— PROBLEM —
Render the records starting at the line that contains "Do you have online voucher ?" and ending at the line that contains "Arm Blast-October 5" as a Markdown table with the columns Row and Text, numbering each line and omitting blank lines. Leave the pictures out of the answer.

— SOURCE DATA —
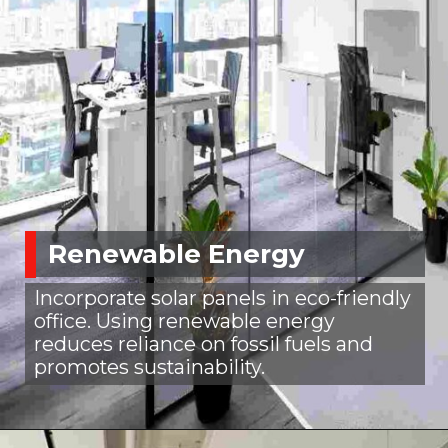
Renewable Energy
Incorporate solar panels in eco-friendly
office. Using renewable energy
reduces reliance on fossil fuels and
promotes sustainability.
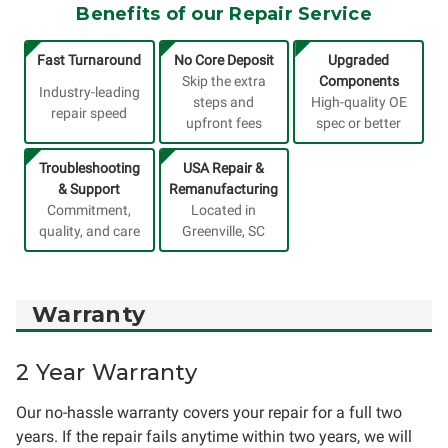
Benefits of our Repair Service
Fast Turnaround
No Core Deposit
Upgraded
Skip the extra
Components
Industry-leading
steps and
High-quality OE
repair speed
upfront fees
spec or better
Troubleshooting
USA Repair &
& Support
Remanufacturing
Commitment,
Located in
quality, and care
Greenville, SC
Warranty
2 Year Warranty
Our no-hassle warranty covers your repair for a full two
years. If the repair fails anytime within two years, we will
--
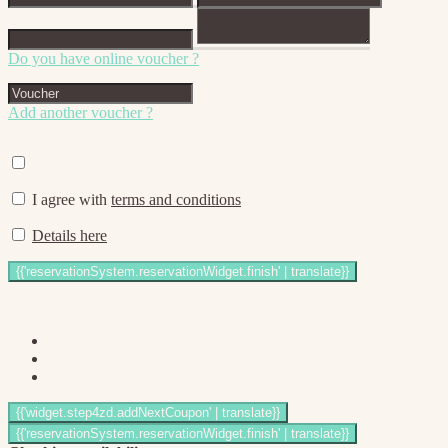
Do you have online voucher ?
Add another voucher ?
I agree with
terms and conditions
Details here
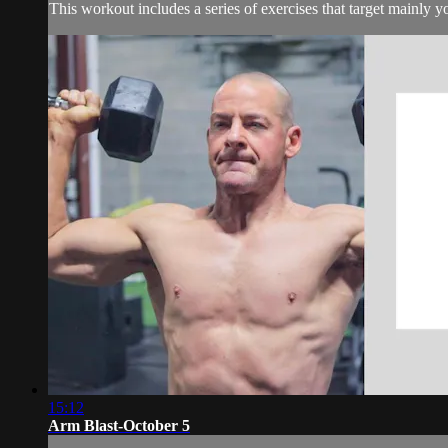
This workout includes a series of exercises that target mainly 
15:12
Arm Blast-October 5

— RESULT —
| Row | Text |
|---|---|
| 1 | Do you have online voucher ? |
| 2 | Add another voucher ? |
| 3 | I agree with |
| 4 | terms and conditions |
| 5 | Details here |
| 6 | This workout includes a series of exercises that target mainly  |
| 7 | 15:12 |
| 8 | Arm Blast-October 5 |